**Stored entries**.

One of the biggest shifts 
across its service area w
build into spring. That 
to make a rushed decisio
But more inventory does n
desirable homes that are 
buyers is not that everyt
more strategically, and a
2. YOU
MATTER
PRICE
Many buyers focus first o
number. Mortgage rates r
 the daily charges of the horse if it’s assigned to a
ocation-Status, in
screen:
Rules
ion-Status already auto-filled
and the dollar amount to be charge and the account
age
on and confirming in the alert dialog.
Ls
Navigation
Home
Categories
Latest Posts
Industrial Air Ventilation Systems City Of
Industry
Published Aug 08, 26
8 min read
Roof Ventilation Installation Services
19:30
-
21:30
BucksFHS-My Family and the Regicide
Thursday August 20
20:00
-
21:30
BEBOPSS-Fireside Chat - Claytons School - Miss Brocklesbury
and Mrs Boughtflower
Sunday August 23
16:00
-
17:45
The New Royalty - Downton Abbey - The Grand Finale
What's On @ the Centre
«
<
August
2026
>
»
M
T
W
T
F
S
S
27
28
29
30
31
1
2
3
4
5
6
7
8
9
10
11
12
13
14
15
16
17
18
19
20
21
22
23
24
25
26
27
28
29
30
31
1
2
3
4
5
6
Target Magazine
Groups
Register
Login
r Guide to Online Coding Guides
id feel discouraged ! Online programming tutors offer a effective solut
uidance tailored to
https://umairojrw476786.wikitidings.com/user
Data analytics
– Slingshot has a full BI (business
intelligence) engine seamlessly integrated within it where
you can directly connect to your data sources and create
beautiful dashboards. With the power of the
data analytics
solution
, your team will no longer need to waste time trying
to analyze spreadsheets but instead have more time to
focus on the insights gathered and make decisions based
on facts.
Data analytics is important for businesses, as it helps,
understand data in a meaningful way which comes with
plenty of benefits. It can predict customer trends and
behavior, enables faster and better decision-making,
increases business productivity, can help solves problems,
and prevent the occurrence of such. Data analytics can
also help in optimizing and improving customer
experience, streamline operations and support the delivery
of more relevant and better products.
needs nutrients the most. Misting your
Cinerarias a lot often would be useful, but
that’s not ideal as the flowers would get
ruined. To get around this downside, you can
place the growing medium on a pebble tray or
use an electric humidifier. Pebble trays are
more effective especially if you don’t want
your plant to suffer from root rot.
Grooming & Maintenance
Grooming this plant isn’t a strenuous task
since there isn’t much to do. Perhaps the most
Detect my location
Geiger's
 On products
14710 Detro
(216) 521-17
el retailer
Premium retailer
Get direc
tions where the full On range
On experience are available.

**Work required**.
Up to and including the line with "plenty of benefits.", write out the records above exactly, starting from their first line.

**Task result**.
One of the biggest shifts 
across its service area w
build into spring. That 
to make a rushed decisio
But more inventory does n
desirable homes that are 
buyers is not that everyt
more strategically, and a
2. YOU
MATTER
PRICE
Many buyers focus first o
number. Mortgage rates r
 the daily charges of the horse if it’s assigned to a
ocation-Status, in
screen:
Rules
ion-Status already auto-filled
and the dollar amount to be charge and the account
age
on and confirming in the alert dialog.
Ls
Navigation
Home
Categories
Latest Posts
Industrial Air Ventilation Systems City Of
Industry
Published Aug 08, 26
8 min read
Roof Ventilation Installation Services
19:30
-
21:30
BucksFHS-My Family and the Regicide
Thursday August 20
20:00
-
21:30
BEBOPSS-Fireside Chat - Claytons School - Miss Brocklesbury
and Mrs Boughtflower
Sunday August 23
16:00
-
17:45
The New Royalty - Downton Abbey - The Grand Finale
What's On @ the Centre
«
<
August
2026
>
»
M
T
W
T
F
S
S
27
28
29
30
31
1
2
3
4
5
6
7
8
9
10
11
12
13
14
15
16
17
18
19
20
21
22
23
24
25
26
27
28
29
30
31
1
2
3
4
5
6
Target Magazine
Groups
Register
Login
r Guide to Online Coding Guides
id feel discouraged ! Online programming tutors offer a effective solut
uidance tailored to
https://umairojrw476786.wikitidings.com/user
Data analytics
– Slingshot has a full BI (business
intelligence) engine seamlessly integrated within it where
you can directly connect to your data sources and create
beautiful dashboards. With the power of the
data analytics
solution
, your team will no longer need to waste time trying
to analyze spreadsheets but instead have more time to
focus on the insights gathered and make decisions based
on facts.
Data analytics is important for businesses, as it helps,
understand data in a meaningful way which comes with
plenty of benefits. It can predict customer trends and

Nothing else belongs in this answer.